Remus has a boyfriend. Trouble is, it's my brother Bill! Bill's going to be staying here a while. I am not sure how I feel about that. It's not so much that he's told me he's bisexual (does that sort of thing run in families?) but that he's staying here. I'm going to feel like I'm being babysat now. I just moved in and already I feel like a third wheel. Back to Grimmauld? Place an ad for a new flatmate? Does The Quibbler have any flats above its offices?
It's early on and all but I still feel -- wrong about being here now. Bill and Remus will want time alone and I sure don't want to hear them going at it or anything. I wish Remus had asked me what I thought, but it's his house and he doesn't owe me any explanations and he doesn't need my permission. But if Bill's staying, I'll have to leave. No one knows my secret and I really don't want them to know. What if I get into a relationship? I'd never be able to bring them back to the house or my room without Bill finding out. I reallydon't need another dad watching my every move.

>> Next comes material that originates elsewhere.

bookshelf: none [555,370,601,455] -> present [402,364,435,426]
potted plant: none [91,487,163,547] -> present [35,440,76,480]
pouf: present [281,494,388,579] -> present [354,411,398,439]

Speaking of dad, Bill hasn't told Mum and Dad about Remus. I'm sure not going to mention it -- I'm scared enough of what they'd say if they knew about me!
I was able to get together with Luna Lovegood last week and I sent in a personal advert. So far there have been no responses, but Luna is looking very cute these days. She was a bit strange and awkward in school but time has been very good to her. It's amazing how girls tend to mature so quickly. She actually looks like a woman now. And like I said, cute. I don't know whether to pursue her or not, but I have this vague feeling she might like me. Then again, I could be imagining things. Guys are a bit dense in that department after all.
It's one of those lonely nights again -- thinking about Harry. hell, I'm thinking about Parvati, Luna, Hannah...even Remus. He's a bit old for me but he's not a bad looking bloke. But no. It's me and my hand again. I just want to get naked and rub up against a nice, warm, receptive body tonight. And all I get is five fingers. Being single really blows. Or not. Heh.
Hermione's been acting like a Know-It-All -- only worse than ever! She's always hanging around that git Malfoy. When is he going to be leaving, anyway? For a "temporary" situation, it's sure dragging on forever. I wish he'd get his arse out of here already. But no matter. I've taken things into my own hands. If you can't get the prat out of the house, leave the house! Neville contacted me about joining the DA in Hogsmeade and I am waiting to hear back from him about a meeting.
I talked to Remus and get this -- he's going, too! He also offered me a spot as his roommate because he's getting a house in Hogsmeade. It'd be perfect if it weren't for Harry. I know Harry's upset with me and with Remus for wanting to go. I just feel I have to. Hermione used to be my friend, but right now...I'm not so sure. Hanging out with the enemy could put us all in danger. God forbid -- nah, she couldn't actually like him? We're doomed if it's a -- dare I say it -- CRUSH. Ewww. If you could see my face!
Still in all, I feel terrible about Harry. He looked so sad today (and hot as usual, but I can't tell him that). Remus told him he could come along. I sure hope he does. It'd be sort of like old times again only plus Remus and minus Hermione. Well, if she wants that blond goat she can have him!
I'm going out to Hogsmeade. There's nothing to do here, anyway.
|Mood:|| pissed off|
I am so angry with Hermione right now for letting that fool of a git of a bloody prat Malfoy into this house! How could she do such a thing? Didn't even have the courtesy to ask Harry and me what we wanted or if it was ok, which it most certainly is NOT. I don't even want to LOOK at her much less talk to her. She's been taking Malfoy's side while she takes the piss out of me in front of him. That girl has got another thing coming. I've never known her to be so stupid!